Abstract methods (must implement)

ping(raise_exception: bool = False) -> bool

  • Mode: All (health check)
  • Purpose: Verify backend connectivity.
  • No-op: Return False.

diagnostics() -> bool

  • Mode: Diagnostics CLI
  • Purpose: Log diagnostic info and return health status.
  • No-op: Log a message, return True.

list_components() -> list[str]

  • Mode: Diagnostics
  • Purpose: Return component types available on the backend.
  • No-op: Return [].

_get_usage_report(resource_backend_ids: list[str]) -> dict

  • Mode: report, membership_sync
  • Purpose: Collect usage data for resources.
  • Return format:
1
2
3
4
5
6
7
{
    "resource_backend_id_1": {
        "TOTAL_ACCOUNT_USAGE": {"cpu": 1000, "mem": 2048},
        "user1": {"cpu": 500, "mem": 1024},
        "user2": {"cpu": 500, "mem": 1024},
    }
}
  • Key rules:
  • Component keys must match backend_components config keys.
  • Values must be in Waldur units (after unit_factor conversion).
  • TOTAL_ACCOUNT_USAGE is required and must equal the sum of per-user values.
  • No-op: Return {}.

_collect_resource_limits(waldur_resource) -> tuple[dict, dict]

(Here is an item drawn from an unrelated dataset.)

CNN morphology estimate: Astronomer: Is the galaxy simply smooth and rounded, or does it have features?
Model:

  • Mode: order_process (resource creation)
  • Purpose: Convert Waldur limits to backend limits and back.
  • Returns: (backend_limits, waldur_limits) where backend_limits has values multiplied by unit_factor.
  • No-op: Return ({}, {}).

_pre_create_resource(waldur_resource, user_context=None) -> None

  • Mode: order_process (resource creation)
  • Purpose: Set up prerequisites before resource creation (e.g., parent accounts).
  • No-op: Use pass.

downscale_resource(resource_backend_id: str) -> bool

  • Mode: membership_sync
  • Purpose: Restrict resource capabilities (e.g., set restrictive QoS).
  • No-op: Return True.

pause_resource(resource_backend_id: str) -> bool

  • Mode: membership_sync
  • Purpose: Prevent all usage of the resource.
  • No-op: Return True.

restore_resource(resource_backend_id: str) -> bool

  • Mode: membership_sync
  • Purpose: Restore resource to normal operation.
  • No-op: Return True.

get_resource_metadata(resource_backend_id: str) -> dict

  • Mode: membership_sync
  • Purpose: Return backend-specific metadata for Waldur.
  • No-op: Return {}.

Hook methods (override as needed)

These have default implementations in BaseBackend. Override only when your backend needs custom behavior.

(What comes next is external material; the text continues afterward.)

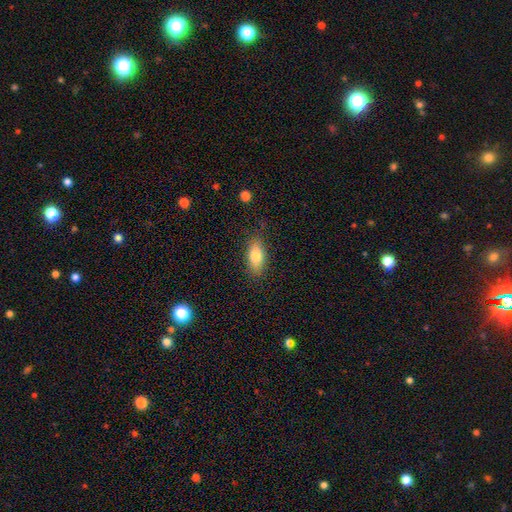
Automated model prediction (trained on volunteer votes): Overall: smooth (80%). How rounded: in between (83%). Merging: none (82%).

Method Default When to override
post_create_resource No-op Post-creation setup (homedirs)
_pre_delete_resource No-op Pre-deletion cleanup (cancel jobs)
_pre_delete_user_actions No-op Per-user cleanup before removal
process_existing_users No-op Process existing users (homedirs)

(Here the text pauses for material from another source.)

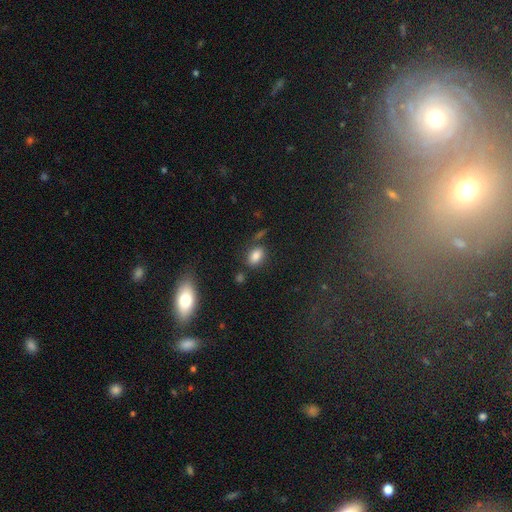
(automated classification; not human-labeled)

BaseClient method reference

All methods below are abstract and must be implemented.

Method Signature Purpose
list_resources () -> list[ClientResource] List all resources on backend
get_resource (resource_id) -> ClientResource or None Get single resource or None
create_resource (name, description, organization, parent_name=None) -> str Create resource
delete_resource (name) -> str Delete resource
set_resource_limits (resource_id, limits_dict) -> str or None Set limits (backend units)
get_resource_limits (resource_id) -> dict[str, int] Get limits (backend units)
get_resource_user_limits (resource_id) -> dict[str, dict[str, int]] Per-user limits
set_resource_user_limits (resource_id, username, limits_dict) -> str Set per-user limits
get_association (user, resource_id) -> Association or None Check user-resource link
create_association (username, resource_id, default_account=None) -> str Create user-resource link
delete_association (username, resource_id) -> str Remove user-resource link
get_usage_report (resource_ids) -> list Raw usage data from backend
list_resource_users (resource_id) -> list[str] List usernames for resource

Important: BaseClient also provides execute_command(command, silent=False) for running CLI commands with error handling. Use it for CLI-based backends.

Agent mode method matrix

This table shows which BaseBackend methods are called by each agent mode.

Method order_process report membership_sync event_process
ping startup startup startup startup
create_resource / create_resource_with_id CREATE order - - CREATE event
_pre_create_resource CREATE order - - CREATE event
post_create_resource CREATE order - - CREATE event
_collect_resource_limits CREATE order - - CREATE event
set_resource_limits UPDATE order - - UPDATE event
delete_resource TERMINATE order - - TERMINATE event
_pre_delete_resource TERMINATE order - - TERMINATE event
pull_resource / pull_resources CREATE order usage pull sync cycle various events
_get_usage_report - usage pull sync cycle -
add_users_to_resource post-create - user sync role events
remove_users_from_resource - - user sync role events
add_user / remove_user - - role changes role events
downscale_resource - - status sync -
pause_resource - - status sync -
restore_resource - - status sync -
get_resource_metadata - - status sync -
list_resources - import - import event
get_resource_limits - import - import event
get_resource_user_limits - - limits sync -
set_resource_user_limits - - limits sync -
process_existing_users - - user sync -

Usage report format specification

The _get_usage_report method must return data in this exact structure:

 1
 2
 3
 4
 5
 6
 7
 8
 9
10
11
12
13
14
15
16
17
{
    "<resource_backend_id>": {
        "TOTAL_ACCOUNT_USAGE": {
            "<component_key>": <int_value>,  # Sum of all per-user values
            ...
        },
        "<username_1>": {
            "<component_key>": <int_value>,
            ...
        },
        "<username_2>": {
            "<component_key>": <int_value>,
            ...
        },
    },
    "<another_resource_backend_id>": { ... },
}

Rules

  1. Component keys must exactly match those in the backend_components YAML config.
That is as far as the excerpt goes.